Meringkus Makelar Kasus
Makelar Kasus di Indonesia
Sistem hukum dan peradilan sekuler benar-benar menjadi “surga” bagi mafia peradilan, khususnya para markus (makelar kasus). Istilah makelar kasus merujuk pada orang atau pihak yang berperan sebagai perantara dalam merekayasa suatu kasus hukum dengan tujuan mendapatkan keuntungan pribadi. Para makelar kasus biasanya memanfaatkan posisi dan kedudukannya dan atau kedekatannya dengan pejabat yang memiliki kewenangan di dalam institusi penegak hukum seperti kejaksaan, pengadilan, kepolisian hingga para advokat.
Para markus ini biasanya menawarkan “jasa” kepada para pihak yang terlilit kasus hukum. Mereka adalah para pihak yang bersengketa dalam perkara perdata ataupun terlibat dalam kasus pidana. Mulai proses penyelidikan, penyidikan, bahkan ketika sudah ditetapkan sebagai tersangka, hingga terdakwa. Semua proses itu tidak luput dari sasaran para makelar kasus.
Berbagai “jasa” ditawarkan para markus; mulai membatalkan penetapan sebagai tersangka, membebaskan seseorang dari penahanan, mempercepat proses hukum, mengurangi hukuman atau denda hingga memenangkan sengketa. Pihak yang terlibat kasus hukum terpaksa atau sukarela akan mengeluarkan sejumlah uang untuk menyuap aparat penegak hukum agar permintaannya dikabulkan.
Di Indonesia kasus suap dan korupsi yang melibatkan aparat penegak hukum angkanya cukup tinggi. Pada akhir 2022 tercatat ada 25 hakim terjerat kasus korupsi, jaksa ada 11 orang dan polisi 3 orang. Pada 2023, Komisi Yudisial mengusulkan 45 hakim untuk diberi sanksi karena berbagai pelanggaran, seperti manipulasi fakta persidangan, bersikap tidak profesional, menerima suap, dan kasus lainnya. Menurut laporan dari Komisi Kejaksaan, pada tahun 2023, sebanyak 16 jaksa dilaporkan karena kasus suap dan penyalahgunaan wewenang.
Faktor Penyebab
Banyaknya aparat penegak hukum yang terungkap dan terlibat dalam jaringan mafia peradilan, khususnya sebagai makelar kasus, seperti fenomena gunung es. Fakta yang terungkap hanya sebagian kecil daripada fakta yang sebenarnya terjadi. Makelar kasus ini sudah seperti jaringan mafia yang ada hampir di semua lembaga penegak hukum. Ada di berbagai tingkatan; mulai dari level paling bawah hingga makelar kasus kelas kakap di level tertinggi dan beroperasi selama bertahun-tahun lamanya.

TUGAS 1:
Menurut kutipan tentang makelar kasus, berapa jaksa yang dilaporkan Komisi Kejaksaan pada tahun 2023 karena kasus suap dan penyalahgunaan wewenang?
TUGAS 2:
Lanjutkan kutipan tentang makelar kasus, mulai tepat setelah kalimat terakhirnya.
Catatan berikutnya diambil dari sumber lain.

DATA TERSEDIA:
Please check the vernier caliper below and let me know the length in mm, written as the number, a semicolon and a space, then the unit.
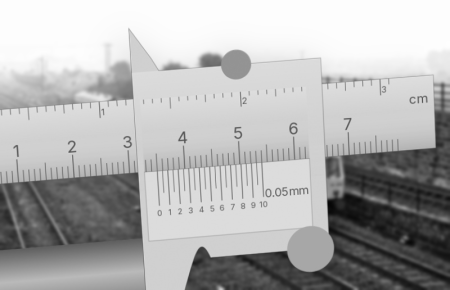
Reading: 35.0; mm
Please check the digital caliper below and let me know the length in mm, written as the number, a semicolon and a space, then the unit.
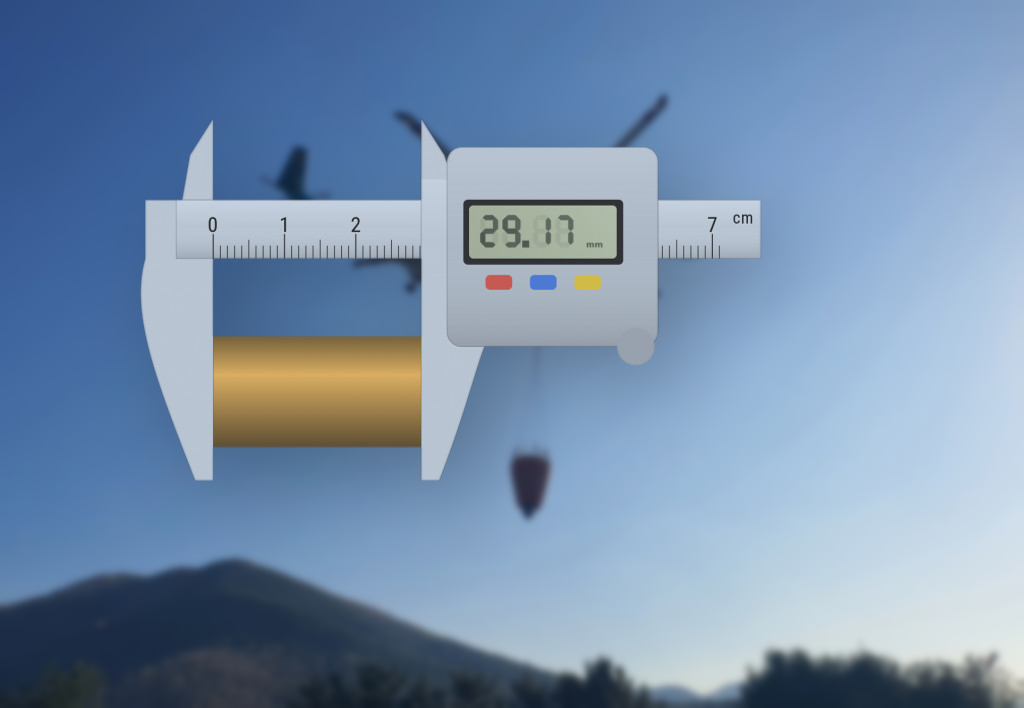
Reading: 29.17; mm
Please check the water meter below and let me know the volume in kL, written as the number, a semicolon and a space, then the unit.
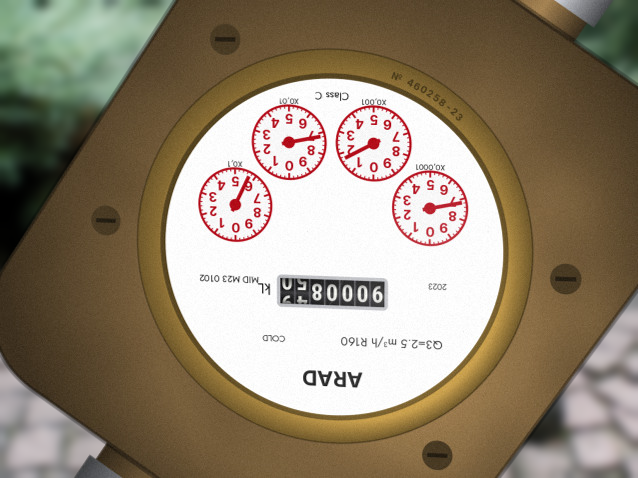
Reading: 9000849.5717; kL
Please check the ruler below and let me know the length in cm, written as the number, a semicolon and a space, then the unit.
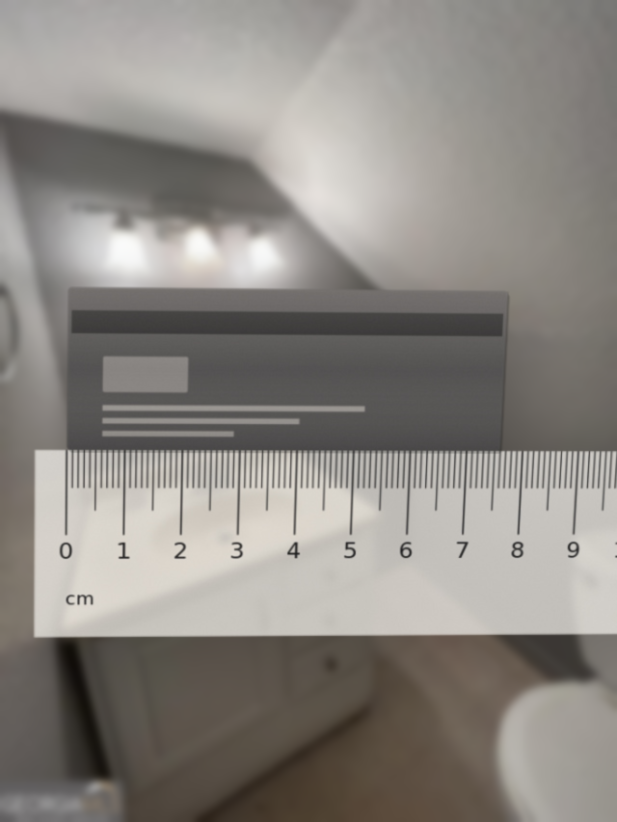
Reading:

JAWABAN ANDA 1:
Sebanyak 16 jaksa.

JAWABAN ANDA 2:
Ada beberapa faktor penyebab banyaknya makelar kasus. Di antaranya:
Pertama, sistem kehidupan sekuler materialistis. Di dalam sistem ini, agama dipisahkan bahkan dijauhkan dari kehidupan, Akibatnya, cara pandang masyarakat, termasuk aparat penegak hukum, bukanlah aqidah Islam. Standarnya bukan syariah Islam (halal dan haram), melainkan hanya manfaat. Penerapan sistem kehidupan yang sekuler hanya akan melahirkan masyarakat yang ketakwaannya sangat lemah. Mereka bahkan dapat menggadaikan aqidah mereka untuk mencapai kepentingan mereka.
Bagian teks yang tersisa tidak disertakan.